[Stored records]
◇ ◇ ◇

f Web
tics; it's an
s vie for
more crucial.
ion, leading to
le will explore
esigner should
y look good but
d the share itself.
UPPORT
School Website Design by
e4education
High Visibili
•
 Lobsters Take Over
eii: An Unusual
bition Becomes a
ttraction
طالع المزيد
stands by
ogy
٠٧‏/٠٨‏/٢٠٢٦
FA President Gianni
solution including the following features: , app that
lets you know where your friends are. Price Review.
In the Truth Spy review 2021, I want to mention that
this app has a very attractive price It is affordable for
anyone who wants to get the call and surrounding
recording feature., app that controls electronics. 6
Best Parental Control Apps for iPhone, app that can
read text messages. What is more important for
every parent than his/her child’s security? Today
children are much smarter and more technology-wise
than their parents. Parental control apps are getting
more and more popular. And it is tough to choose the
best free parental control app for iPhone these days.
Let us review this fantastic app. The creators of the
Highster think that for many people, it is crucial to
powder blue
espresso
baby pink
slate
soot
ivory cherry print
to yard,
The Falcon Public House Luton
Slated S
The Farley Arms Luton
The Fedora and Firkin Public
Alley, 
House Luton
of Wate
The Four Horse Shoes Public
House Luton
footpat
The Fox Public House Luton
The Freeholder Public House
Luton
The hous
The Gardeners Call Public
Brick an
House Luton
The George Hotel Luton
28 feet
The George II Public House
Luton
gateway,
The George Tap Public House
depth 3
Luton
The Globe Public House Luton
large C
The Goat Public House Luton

◇ ◇ ◇

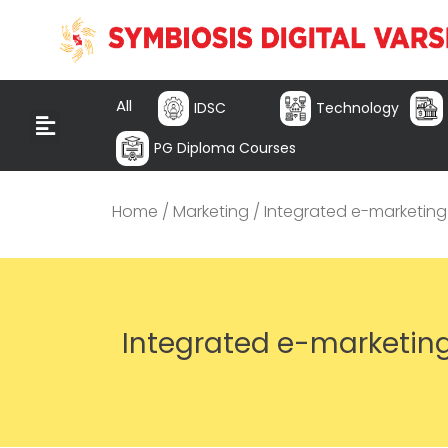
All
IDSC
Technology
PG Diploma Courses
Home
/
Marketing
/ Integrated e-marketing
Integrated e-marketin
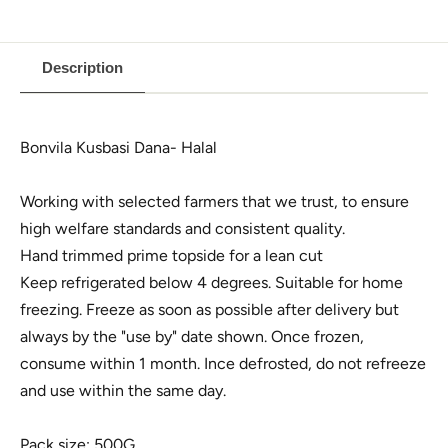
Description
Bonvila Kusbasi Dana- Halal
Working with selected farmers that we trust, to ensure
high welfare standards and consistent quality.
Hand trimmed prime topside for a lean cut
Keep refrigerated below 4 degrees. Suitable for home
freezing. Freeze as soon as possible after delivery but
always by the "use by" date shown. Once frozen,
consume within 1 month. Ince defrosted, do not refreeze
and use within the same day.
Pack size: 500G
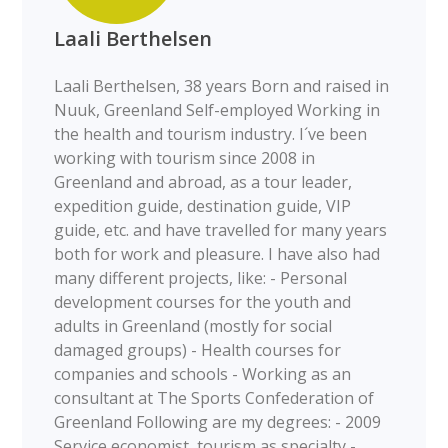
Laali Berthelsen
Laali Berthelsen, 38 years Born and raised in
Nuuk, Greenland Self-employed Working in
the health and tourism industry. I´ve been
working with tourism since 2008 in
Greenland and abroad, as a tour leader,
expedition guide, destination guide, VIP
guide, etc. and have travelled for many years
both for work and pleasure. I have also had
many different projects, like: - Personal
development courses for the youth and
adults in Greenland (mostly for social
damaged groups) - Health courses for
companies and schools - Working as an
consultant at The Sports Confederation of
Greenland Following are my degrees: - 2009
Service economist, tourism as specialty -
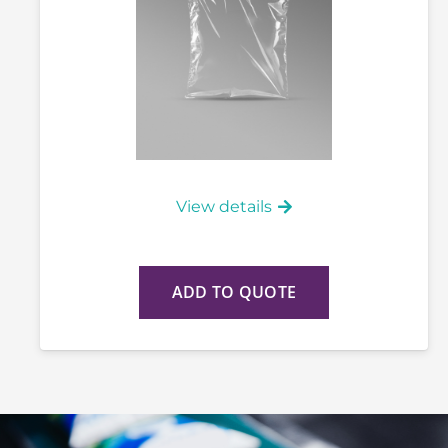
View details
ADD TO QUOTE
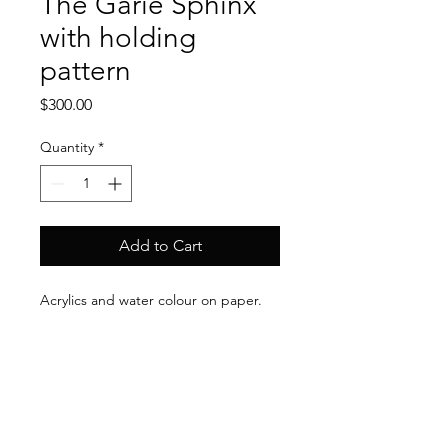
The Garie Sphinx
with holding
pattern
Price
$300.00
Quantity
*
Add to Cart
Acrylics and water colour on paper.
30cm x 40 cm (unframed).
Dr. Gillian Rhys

◇ ◇ ◇

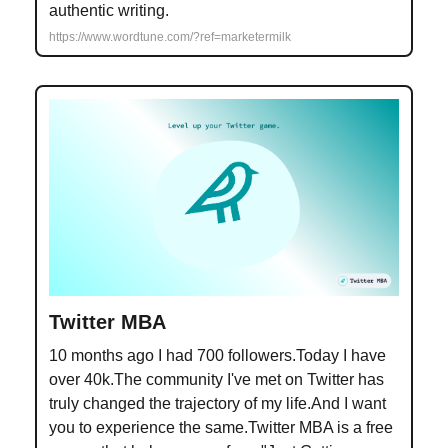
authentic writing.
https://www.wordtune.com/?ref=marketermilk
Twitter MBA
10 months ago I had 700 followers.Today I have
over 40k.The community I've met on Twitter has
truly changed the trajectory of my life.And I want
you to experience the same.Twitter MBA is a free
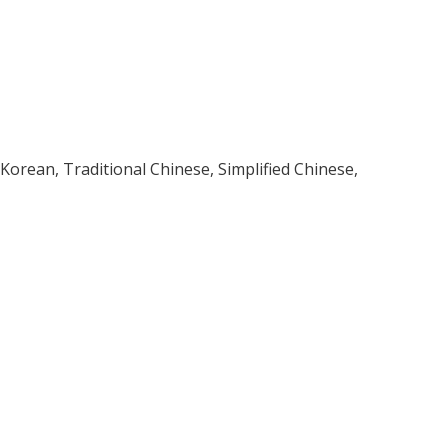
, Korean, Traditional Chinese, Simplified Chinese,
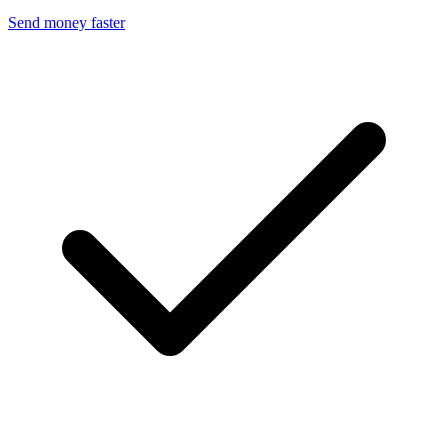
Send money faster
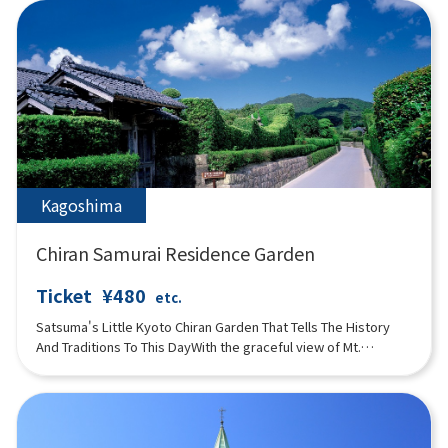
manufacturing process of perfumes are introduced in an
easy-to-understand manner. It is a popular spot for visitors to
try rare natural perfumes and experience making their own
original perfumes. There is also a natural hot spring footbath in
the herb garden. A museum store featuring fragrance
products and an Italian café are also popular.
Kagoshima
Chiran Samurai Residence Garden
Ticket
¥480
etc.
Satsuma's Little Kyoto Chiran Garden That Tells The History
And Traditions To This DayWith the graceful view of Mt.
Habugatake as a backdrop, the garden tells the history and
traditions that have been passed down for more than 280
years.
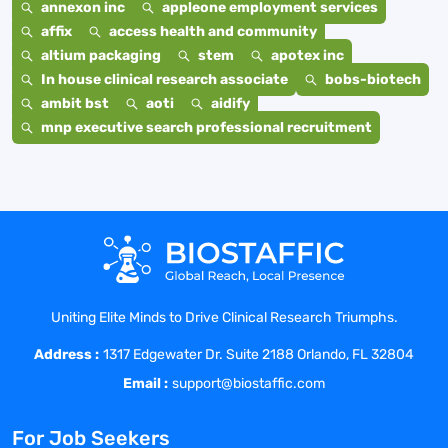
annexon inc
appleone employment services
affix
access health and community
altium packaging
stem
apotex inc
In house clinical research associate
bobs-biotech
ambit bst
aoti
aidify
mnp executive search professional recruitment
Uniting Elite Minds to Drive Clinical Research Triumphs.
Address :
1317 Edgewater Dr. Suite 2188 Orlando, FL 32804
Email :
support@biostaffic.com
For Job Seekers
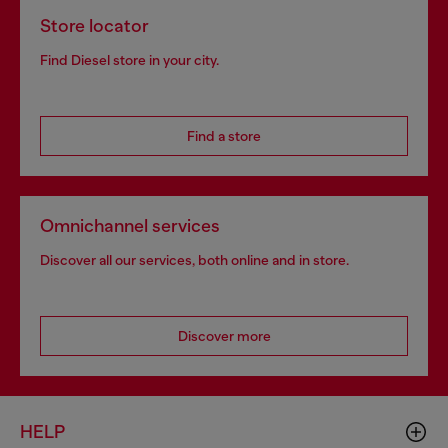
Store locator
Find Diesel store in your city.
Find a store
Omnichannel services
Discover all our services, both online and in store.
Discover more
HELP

◇ ◇ ◇

> _WORK TO COMPLETE_: Go line by line through the data and copy any that contain "perfumes".

> _PROBLEM SOLUTION_:
manufacturing process of perfumes are introduced in an
try rare natural perfumes and experience making their own
original perfumes. There is also a natural hot spring footbath in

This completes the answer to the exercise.